If agents are the only way to guarantee:
that every change has a reason
that the reason is recorded
that the process can be inspected and replayed
then letting humans write code directly isn’t caution.
It’s accepting that your system will drift out of understanding over time.
The safer system is the one that doesn’t allow untraceable changes at all.
Version Control for Intent
Git answers one question well: what changed?
It answers the important questions poorly:
why did it change?
what alternatives were considered?
what assumptions were active?
what would make this wrong?
When every commit is linked to the full conversation that produced it, version control starts to look less like a history of files and more like a history of decisions.
You can trace a piece of code back to the moment someone decided it had to exist. You can see what was tried before that. You can see what assumptions were in play.
You’re not just diffing code anymore. You’re diffing reasoning.
There’s a wrinkle here.
Unlike source code, the mapping from conversation to code isn’t perfectly deterministic. Run the same prompt against a different model, or even the same model at a different time, and you may get a different result.
That doesn’t invalidate the idea. It just means the conversation alone isn’t enough.
The “source” becomes the conversation plus the execution context: the model, the tools, the constraints, the evaluation criteria. A serialized state, not just a transcript.
Which is another way of saying: we don’t just need version control for code. We need version control for the entire process that produces it.
The Substrate Problem
If conversations are the source of truth, they need infrastructure worthy of that role.
Today’s tools—Slack, GitHub, email—are:
ephemeral
fragmented
structurally disconnected from the artifacts they produce
What this looks like when it works is less glamorous than it sounds.
On Monday morning, you don’t start by grepping through a 10,000-line file that hasn’t been touched in three years. You don’t start by guessing.
You start by asking the system: “Why did we stop using the Redis cache here?”
And it can answer. Not with a guess, but by pointing you to the conversation where that decision was made. What broke. What was tried. What didn’t work.
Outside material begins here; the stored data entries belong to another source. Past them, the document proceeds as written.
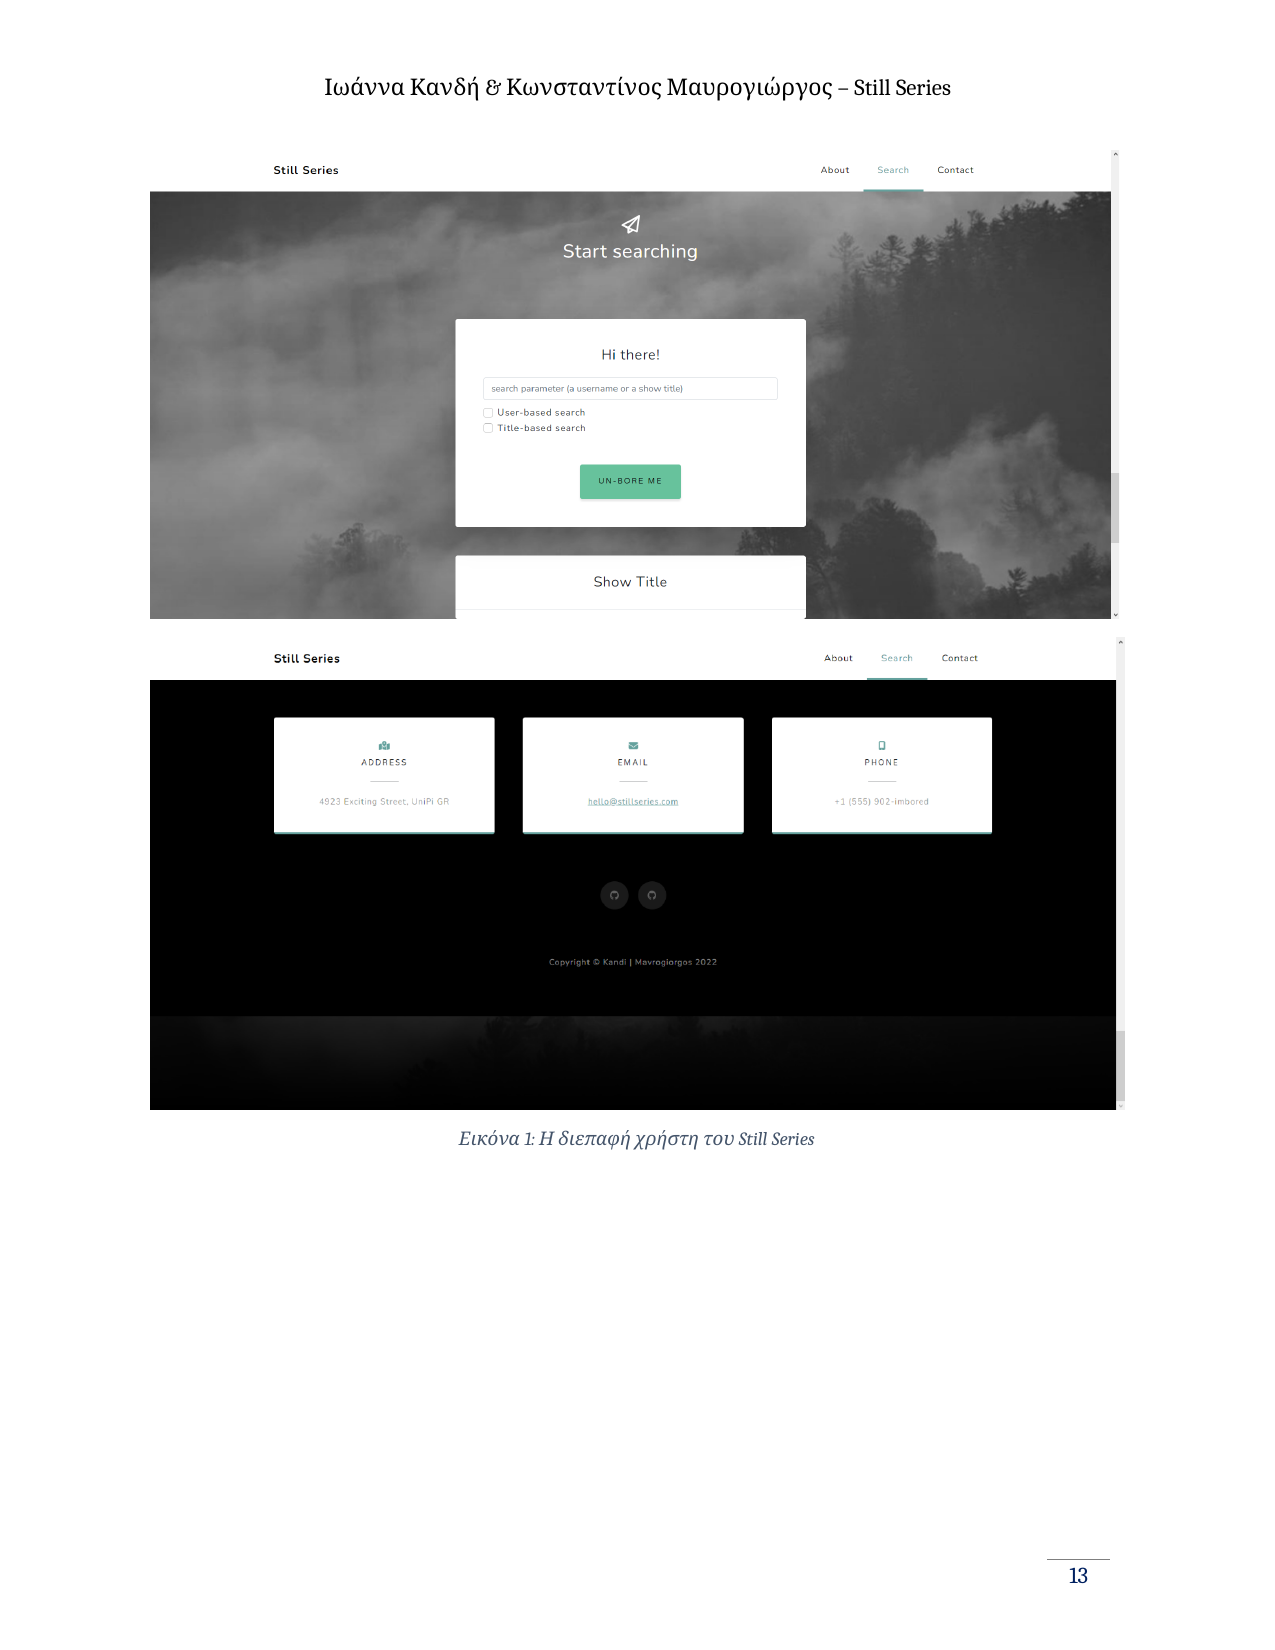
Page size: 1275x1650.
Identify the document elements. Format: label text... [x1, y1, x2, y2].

text Εικόνα 3: Η διεπαφή χρήστη του Still Series [150, 1128, 1125, 1149]
picture [150, 150, 1120, 619]
picture [150, 637, 1125, 1110]
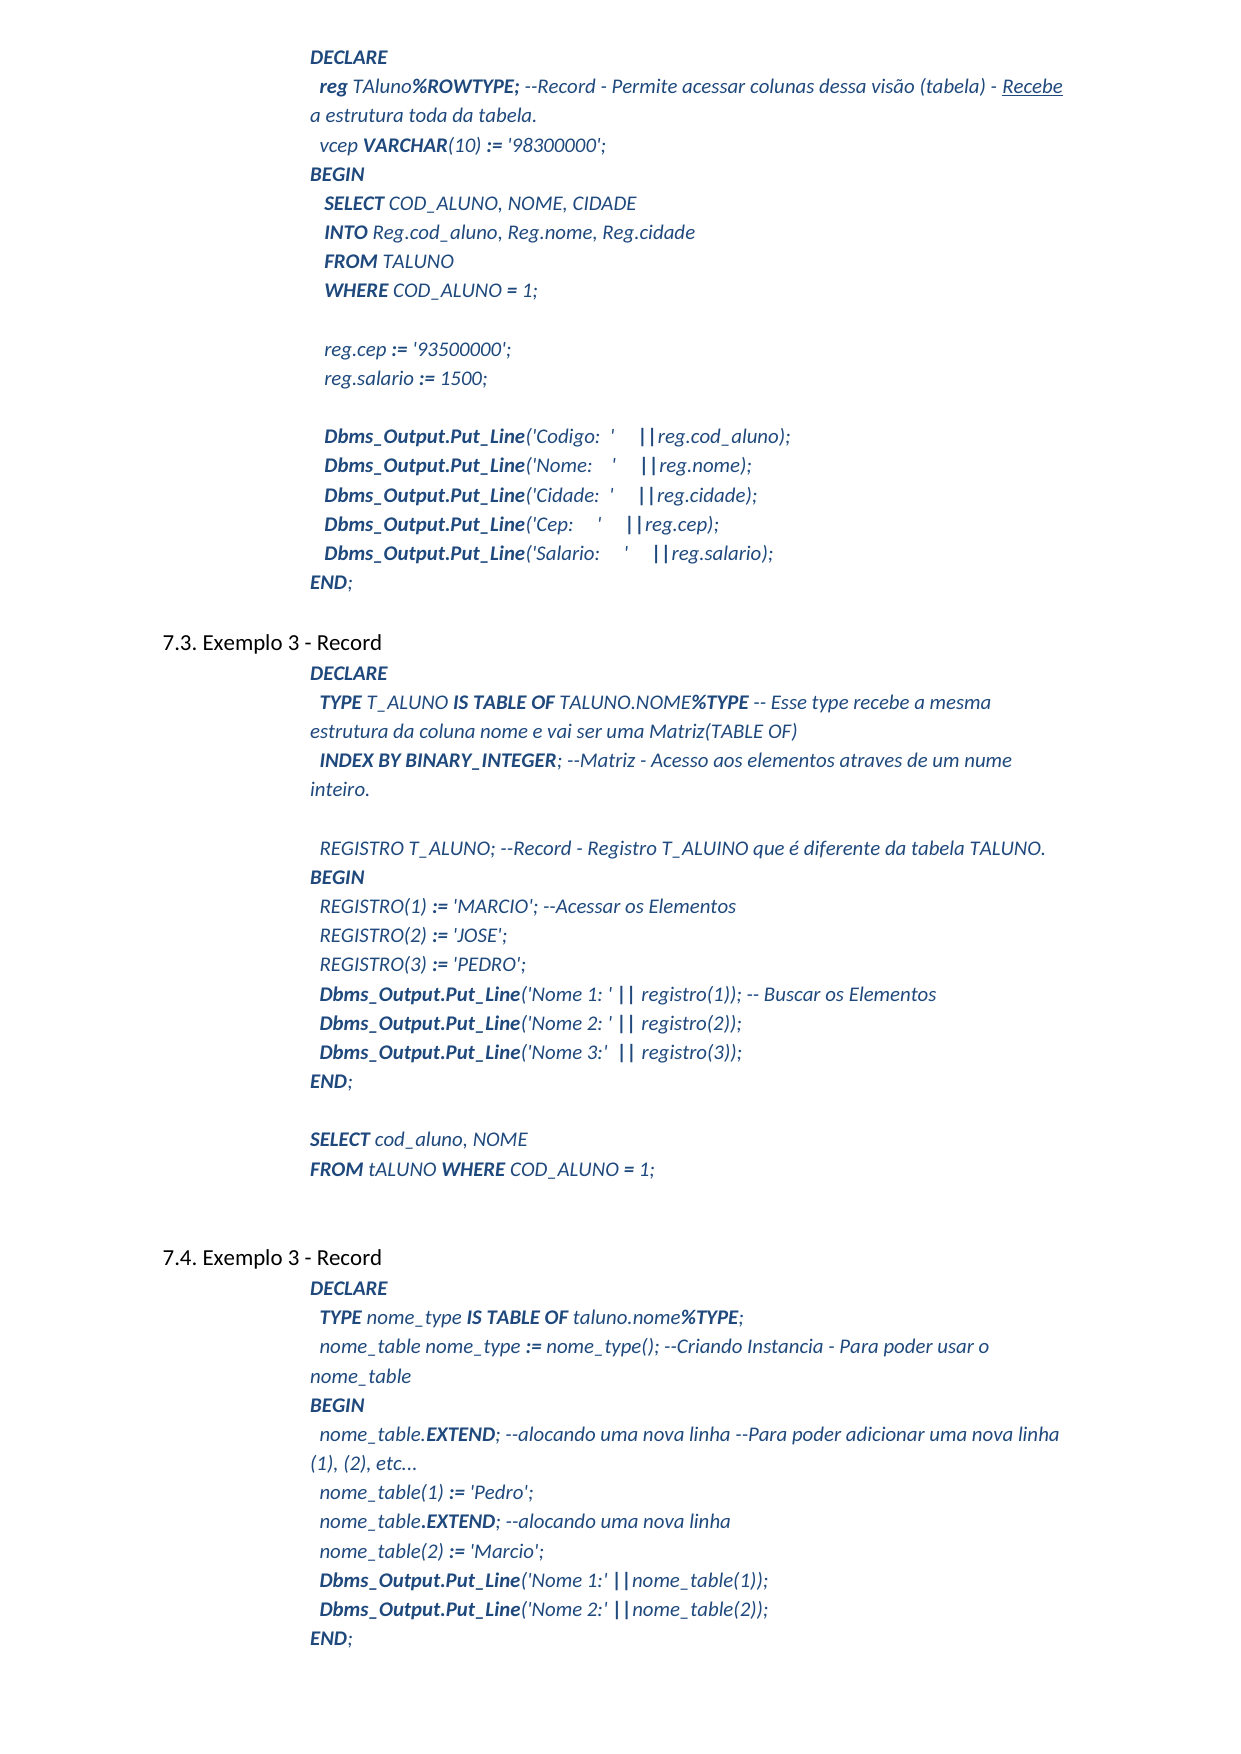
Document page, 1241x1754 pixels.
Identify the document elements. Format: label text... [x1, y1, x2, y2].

text INDEX BY BINARY_INTEGER; --Matriz - Acesso aos elementos atraves de um nume inteiro. [310, 747, 1063, 802]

We need a substrate where:
conversations stick around
you can point to them
they’re tied directly to the code they produced
agents operate inside that system, not bolted on the side
Where the whole process is:
replayable
inspectable
auditable
Without that, you’re relying on convention.
And convention is exactly what failed us.
The Shift
We’ve been treating code as the thing that matters, and everything that produced it as exhaust.
That worked, as long as humans were doing the work and we were willing to forget most of it.
It stops working the moment the process becomes the only place the real decisions are made.
At that point, the code isn’t the source of truth anymore.
It’s just what fell out the bottom.
If you want to understand a system, or trust it, or change it safely, you don’t start with the code.
You start with whatever produced it.
And increasingly, that’s the conversation.
In that world, writing code directly starts to feel less like craftsmanship and more like bypassing the system entirely.